Sobravam razões para o pânico de Paulo Roberto. Elas estão na íntegra
do material apreendido pela PF naquele dia. O que já veio a público
sobre ele é devastador: tabelas de propina, pagamentos suspeitos de
empreiteiras e multinacionais com negócios na Petrobras, contas secretas
em paraísos fiscais. Os pen drives e os demais arquivos digitais de
Paulo Roberto apreendidos pela PF, contudo, permanecem inéditos. ÉPOCA
obteve acesso à íntegra desse material – e aos milhares de arquivos da
investigação da Lava Jato. São cerca de 4 terabytes. Equivalem a 1
milhão de músicas ou 4 mil horas de vídeo. Há toda sorte de documento. A
maioria converge para o mesmo tema: corrupção na Petrobras e em suas
subsidiárias. O exame desse acervo demonstra que o esquema era mais
amplo, mais rico e envolvia mais empresas – brasileiras e estrangeiras –
do que se imaginava.
Nesta edição, ÉPOCA conta um dos casos inéditos de suspeita de
corrupção. Ele está fartamente detalhado, em dezenas de planilhas,
contratos de gaveta e notas fiscais, num dos pen drives apreendidos pela
PF. Expõe os métodos empregados por Paulo Roberto e sua turma para
ganhar dinheiro na Petrobras. O caso envolve a gigante dinamarquesa
Maersk, dona de uma frota com mais de 600 navios e faturamento anual de
US$ 27 bilhões. É a maior empresa de transporte de petróleo do mundo. A
Maersk atende a Petrobras há muito tempo. Recentemente, fechou um
contrato de US$ 300 milhões para fornecer quatro navios. Outros 12
navios servem à Petrobras atualmente. De acordo com os documentos
apreendidos, a Maersk pagou ao menos R$ 6,2 milhões de “comissão”, entre
2006 e 2010, para alugar navios à Petrobras. A área era então comandada
por Paulo Roberto. O valor da comissão equivale a 1,25% de cada carga
da Petrobras transportada nos navios da Maersk. De cada pagamento feito
pela Petrobras à Maersk, segundo a PF, 1,25% era devolvido a Paulo
Roberto na forma de propina.
Para receber a comissão, Paulo Roberto fechou, em 2006, um contrato
secreto com a Maersk. Como fazia em outros negócios, colocou na
transação um parceiro: Wanderley Gandra. Não era apenas um parceiro de
negócios. Gandra jogava buraco em mesas organizadas por Paulo Roberto.
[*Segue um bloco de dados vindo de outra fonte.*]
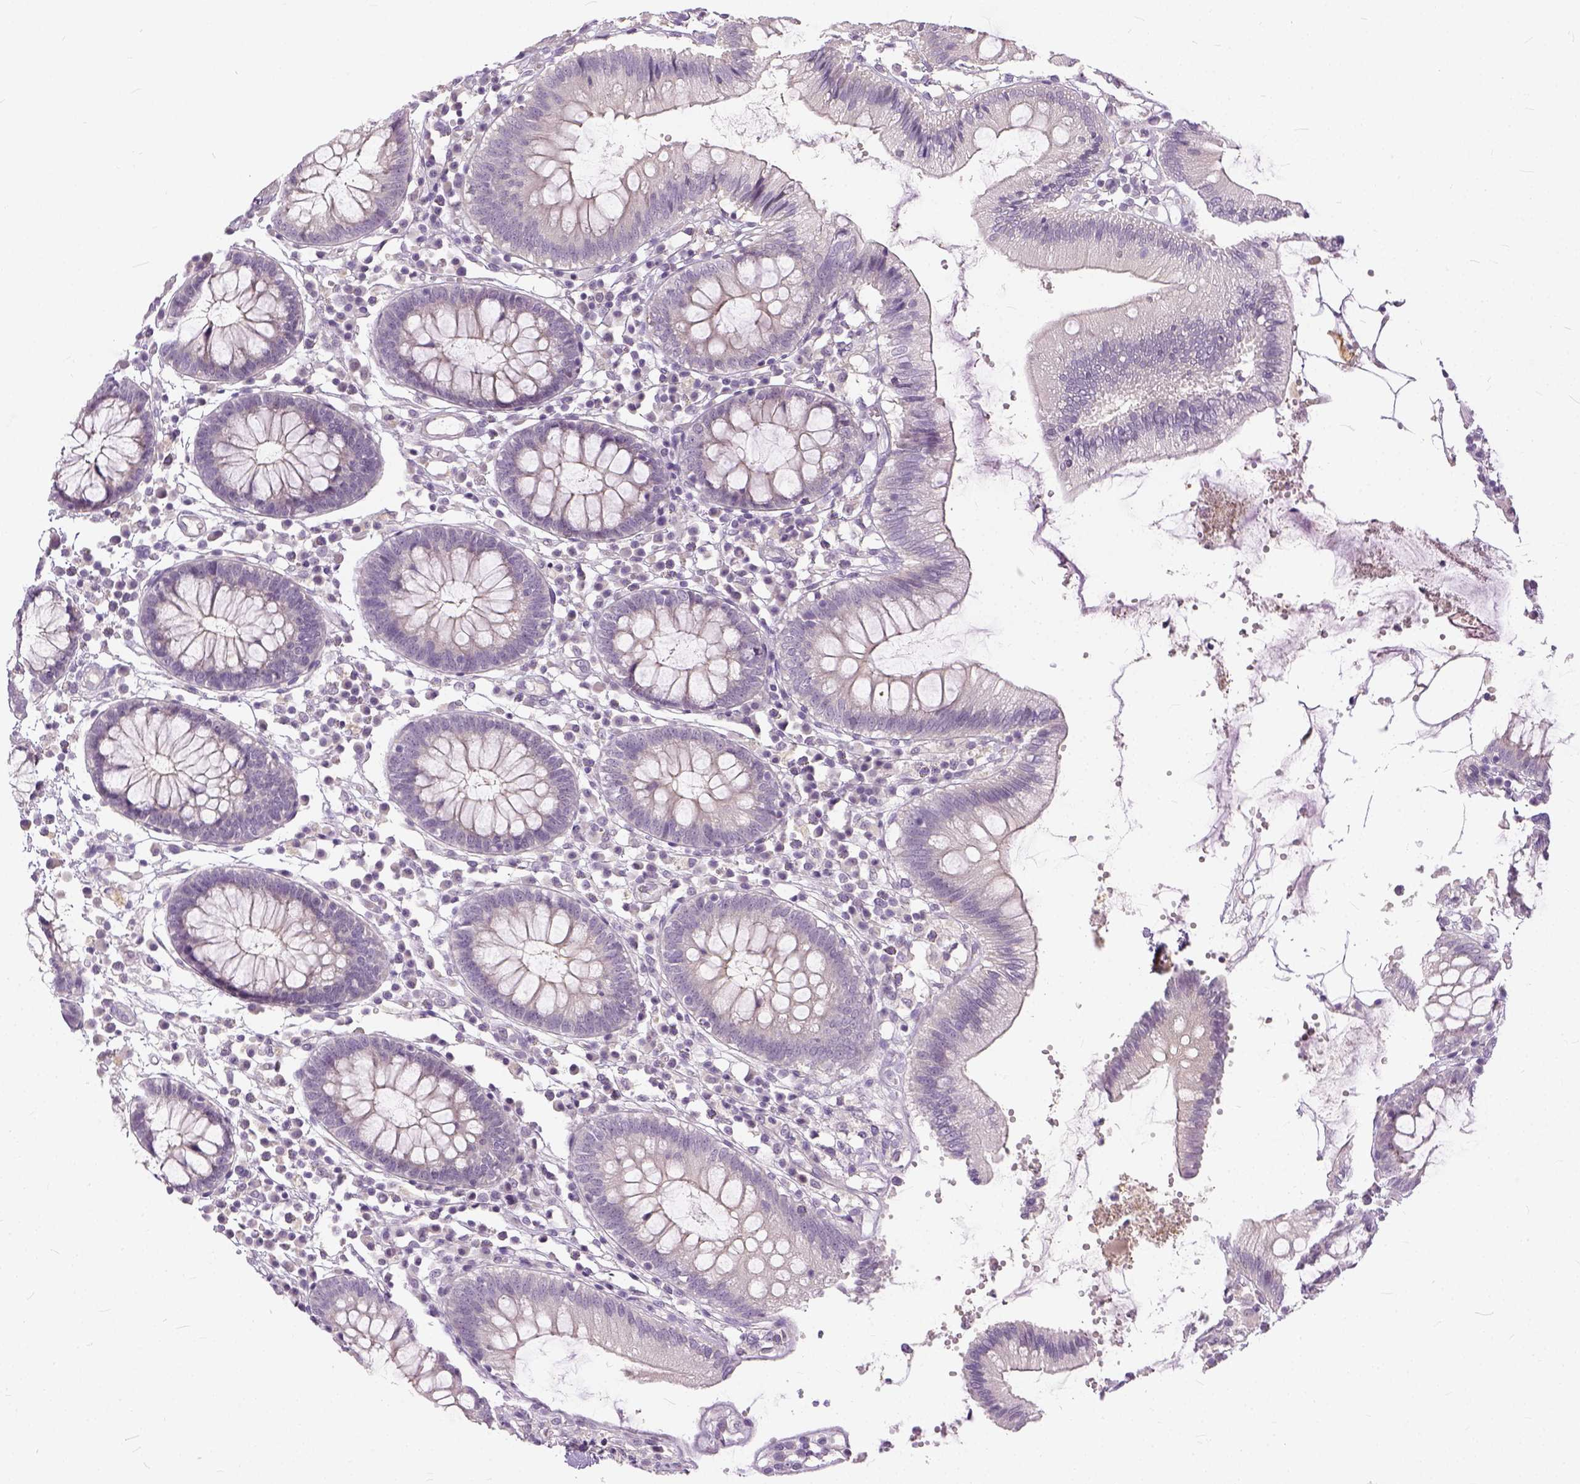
{"staining": {"intensity": "negative", "quantity": "none", "location": "none"}, "tissue": "colon", "cell_type": "Endothelial cells", "image_type": "normal", "snomed": [{"axis": "morphology", "description": "Normal tissue, NOS"}, {"axis": "morphology", "description": "Adenocarcinoma, NOS"}, {"axis": "topography", "description": "Colon"}], "caption": "IHC micrograph of unremarkable colon stained for a protein (brown), which demonstrates no positivity in endothelial cells. Nuclei are stained in blue.", "gene": "ANO2", "patient": {"sex": "male", "age": 83}}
Eram amigos. Pelo contrato, uma empresa ligada à Maersk se comprometia a
pagar a comissão de 1,25% a Gandra, por carga transportada no navio DS
Performer. Outros 1,25% deveriam ser pagos à Maersk do Brasil,
subsidiária da empresa dinamarquesa. Nos anos seguintes, contratos
semelhantes foram fechados.
O dinheiro da comissão, segundo os documentos, era transferido da
Dinamarca para uma conta no Brasil de uma empresa de Gandra. Houve
pagamentos no afretamento de, ao menos, 11 navios da Maersk. Na
contabilidade prestada por Gandra a Paulo Roberto, todos os valores eram
sacados “como lucro”. “Importante frisar que 100% das receitas (da
empresa de Gandra) tiveram origem na cobrança de comissões de 1,25%
sobre afretamento de navios, indicando que a Gandra Brokerage foi criada
somente para receber essas comissões”, diz o relatório da PF.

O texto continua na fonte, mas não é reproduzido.